Moxie utilises ChatGPT


Staff member
According to this article ChatGPT by OpenAI is included in the mix of AI technologies used in Moxie:

Multimodal Moxie

“Moxie is way beyond sort of text-to-text LLM. It’s not just text in and text out, and this is an important distinction because about 90% of communication is non-verbal. So only-text contains about 10% of the content of interaction, and 90% is body language, intonation of voice, facial expressions, eye contact, nodding and emotional expression,” said Pirjanian.

Moxie is a multimodal robot where the multimodal in and out mapping is at a very high level. The tech infrastructure involves a number of models including computer vision, voice recognition, sentiment analysis and others.

In addition to collaborating with AI model providers, the company has proprietary models too. “We have a partnership with OpenAI, so we use their large language models as part of this. We use off-the-shelf automatic speech recognition technology too, but everything else is custom developed by us in the past eight years.”

Hallucinations being a common problem with LLMs has also been carefully mitigated with these robots as children are their audience and the robot should not push conversations to inappropriate corners.

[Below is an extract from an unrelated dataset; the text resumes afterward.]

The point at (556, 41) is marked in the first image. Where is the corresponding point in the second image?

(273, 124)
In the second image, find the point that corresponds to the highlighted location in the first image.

“One of the things we have done over the years is collect a lot of data and train a model that moderates the inputs and outputs of the large language models, and then gently nudge the conversation into what parents would consider appropriate, or sensitive to the situation, so that it doesn’t allow the child to go off the rails,” said Pirjanian.

The company releases a new version of the software that powers Moxie every month, where the quality assurance team constantly tests and monitors everything that Moxie does.


It seems ChatGPT is used alongside Embodied’s proprietary Social X software:

Moxie already has a lot of characteristics aimed at making you forget that you are talking to a collection of circuits, metal, and plastic that is driven by Embodied’s SocialX Conversational AI integrated with large language models (LLMs) and noise-resilient automatic speech recognition (ASR).